‘Carolingian’ Europe – the organized European ‘core’ of Charlemagne – is itself collapsing

‘Carolingian’ Europe – the organized European ‘core’ of Charlemagne – is itself collapsing

[Ed. – Funny, I wrote about a closely related topic nearly a year ago.]

It has become clear that the centralization imposed for decades by the EU and its distant, unrepresentative bureaucracy hasn’t created a unitary Europe. Indeed, it has created a powerful backlash across the continent, one that the EU can survive only by figuring out how better to establish its legitimacy among its diverse nations.

The geographical defenses that shielded Europe during the postwar era no longer hold. When the great mid-20th-century French geographer Fernand Braudel wrote his classic work on the Mediterranean, he didn’t treat the sea itself as Europe’s southern border. That, he suggested, was the Sahara. Today, as if to prove him right, migrant caravans assemble across North Africa, from Algeria to Libya, for the demographic invasion of Europe proper.

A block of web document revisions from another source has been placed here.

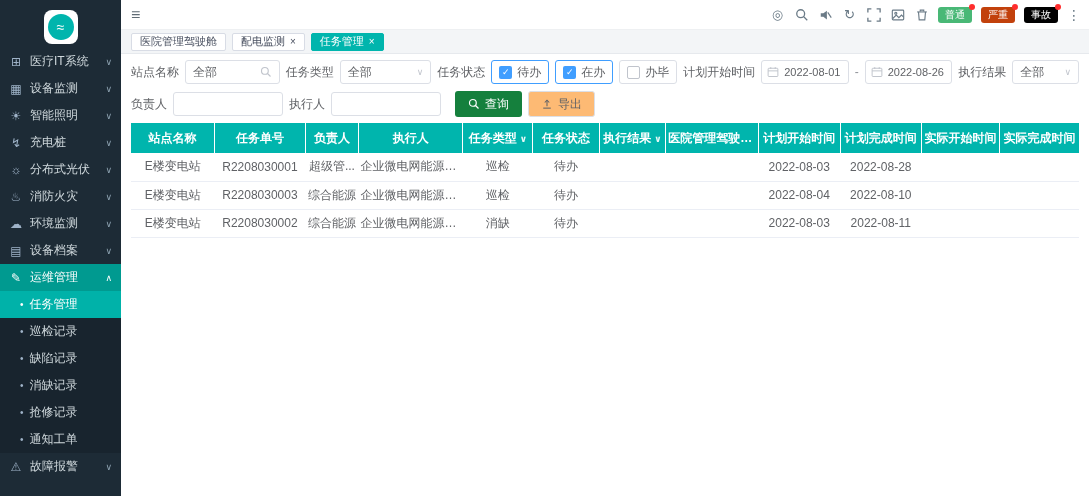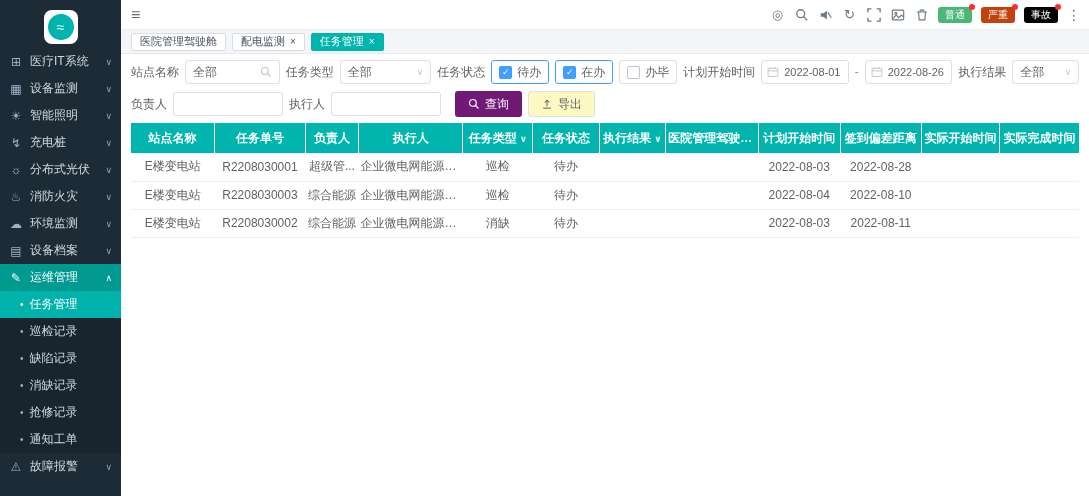"查询" .btn-search { background: #701a75 -> #15803d }
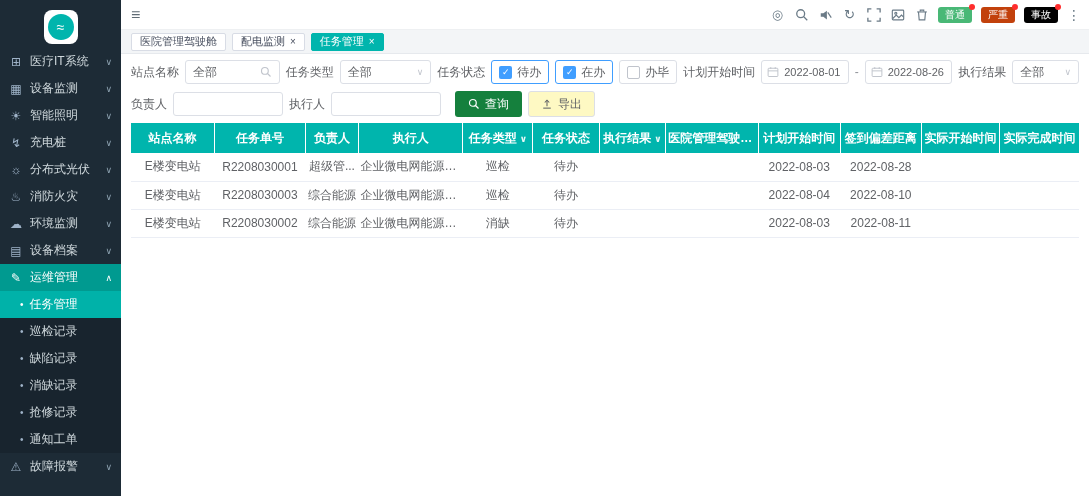"导出" .btn-export { background: #fef9c3 -> #fdba74 }
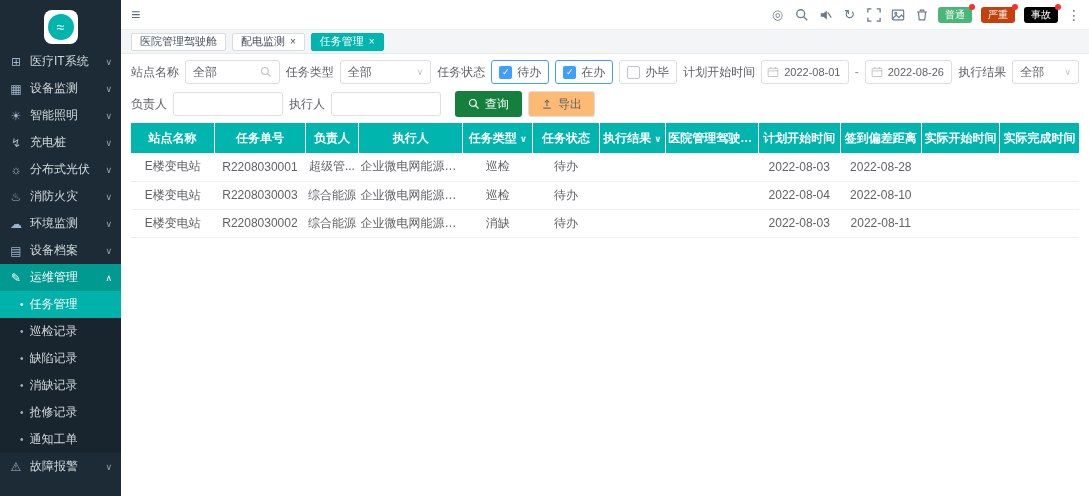"签到偏差距离" span { text: 签到偏差距离 -> 计划完成时间 }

The Balkans, too, have resumed their historic role as a corridor of mass migration toward Europe’s center, the first stop for millions of refugees fleeing the collapsed regimes of Iraq and Syria.

Europe thus now finds itself facing an unhappy historical irony: The decades in which it was able to develop its high ideals of universal human rights, including the right of the distressed to seek havens in Europe, was made possible, it is now clear, by the oppressive regimes that once held sway on its periphery. The Arab world was slammed shut for decades by prison states whose dictator-wardens kept their people in order. Saddam Hussein in Iraq, the Assad family in Syria, Muammar Qaddafi in Libya—they allowed Europe to have its idealistic cake and eat it, too.

Worse for European unity, geography and history have conspired to make some regions of the continent more vulnerable to the flood of migrants and refugees than others. As Germany and parts of Scandinavia lay down a very tentative welcome mat, Central European countries like Hungary and Slovenia erect new razor-wire fences. The Balkans, virtually separated from the rest of Europe by war and underdevelopment in the 1990s, have now been dealt another blow by the anarchy in the Middle East. At the southeastern extremity of Europe, Greece, once a poor Ottoman province, has seen its economic crisis exacerbated by its unlucky position as the gateway for hundreds of thousands of migrants fleeing the Arab world’s turmoil.